I think what's missing is that when $h$ is non-negative, if $\int h \,d\nu=\infty$, then $\int h^p\,d\nu=\infty$, so that Jensen's inequality applies to any $\nu$-measurable function.

Proof:

Let $A=h^{-1}([0,1))$. Let $B=A^C$. These are measurable since $h$ is.
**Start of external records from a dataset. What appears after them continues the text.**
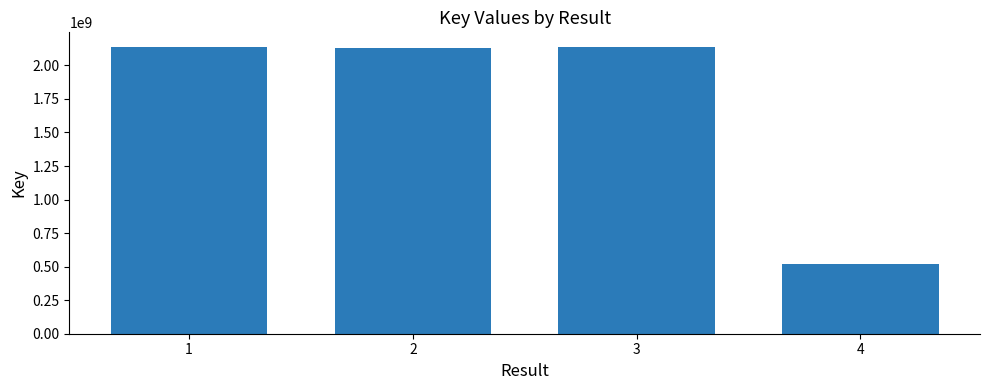

What is the difference between the second highest and minimum values?

1618336637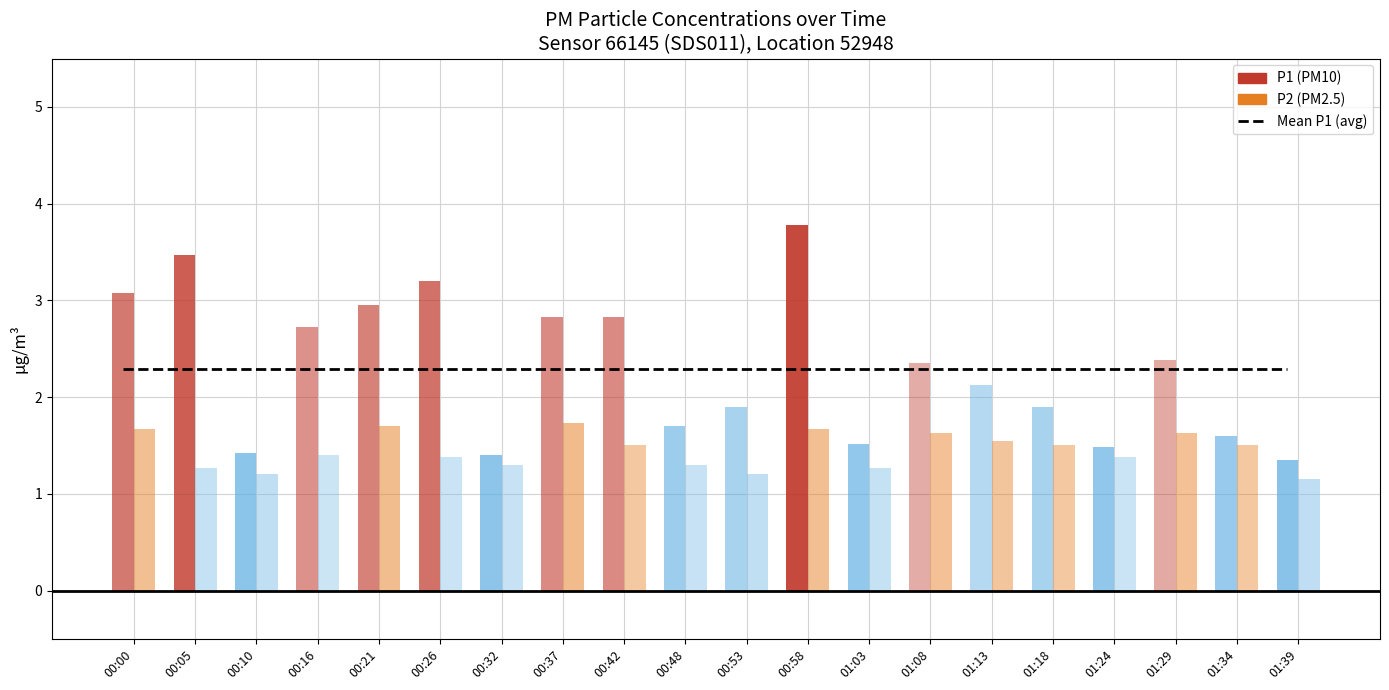

What is the greatest value displayed?

3.8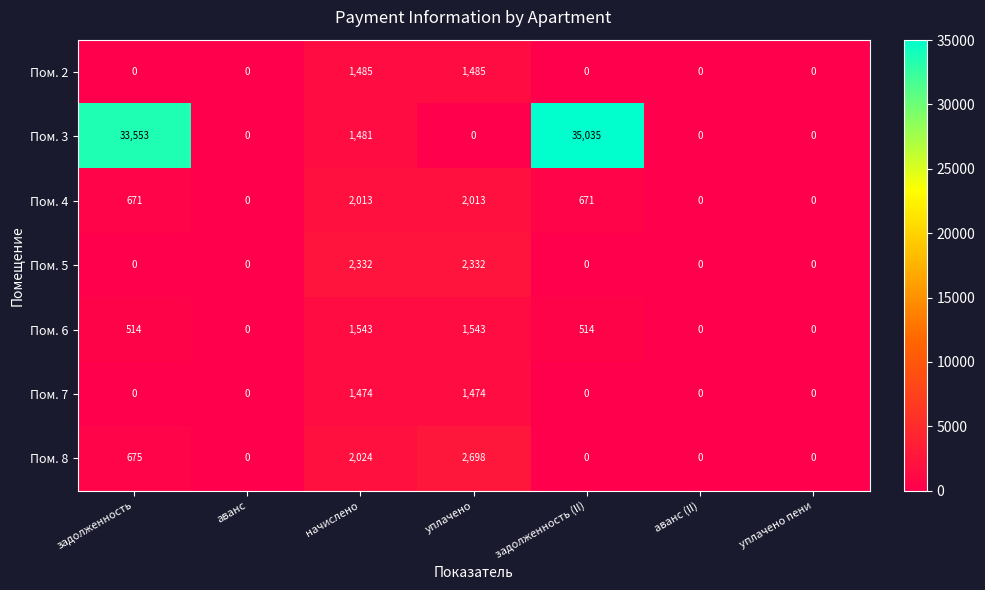

True or false: Пом. 4 has a value of 2828 at уплачено.

False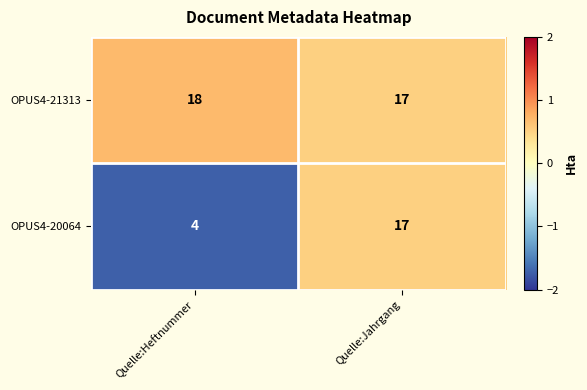

Which series has the largest range (max minus min)?

OPUS4-20064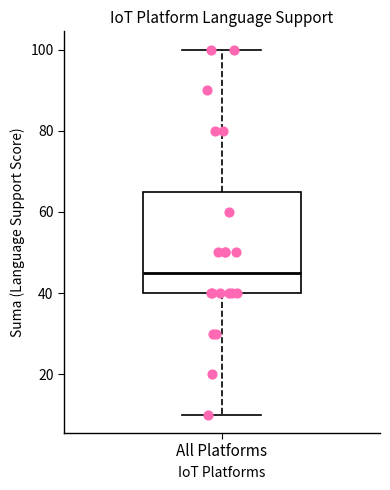

Where is the lower edge of the box for All Platforms on the y-axis? The values are not printed on the chart, so give them approximately, as read against the axis.

40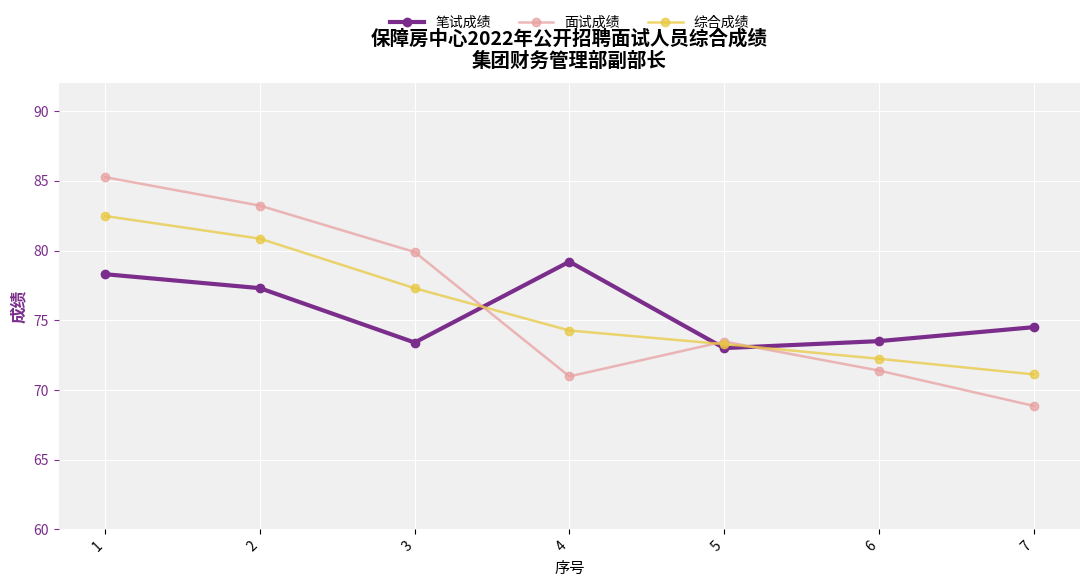

What is the minimum value shown in the chart?

68.9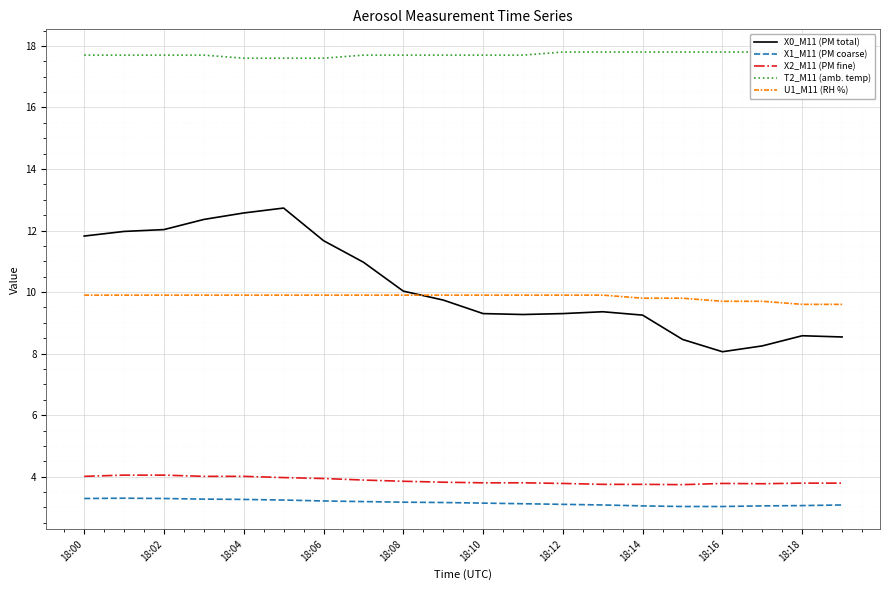

The X1_M11 (PM coarse) series shows 1.9 at 18:06. True or false?

False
Then by assumption, $$\infty = \int h \,d\nu = \int_A h\,d\nu + \int_B h\, d\nu,$$ and $\int_Ah\,d\nu \le 1$ (since $h\le 1$ on $A$, and $\nu$ is a probability measure), so we must have $\int_Bh\,d\nu=\infty$. Then on $B$, $h\le h^p$, so $\int_Bh^P\,d\nu = \infty$, and then $\int h^p\,d\nu \ge \int_B h^p\,d\nu$. Hence $\int h^p\,d\nu=\infty$ as well.

Answer 2

Jensen's inequality, in this case, states that $$ \int h d\nu \leq \left(\int h^p d\nu\right)^{1/p} $$ provided that $\nu$ is a probability measure and $h$ is a non-negative $\nu$-measurable function. (There is no loss of generality assuming that $h\geq 0$, since we can replace a complex-valued $h$ with its module $|h|$.)

Clearly, both. sides of this inequality can be $+\infty$.

You do not need to first show that $\int fg d\nu$ is finite. Here $f$ and $g$ are again non-negative $\nu$-measurable functions, and that integral can be $+\infty$.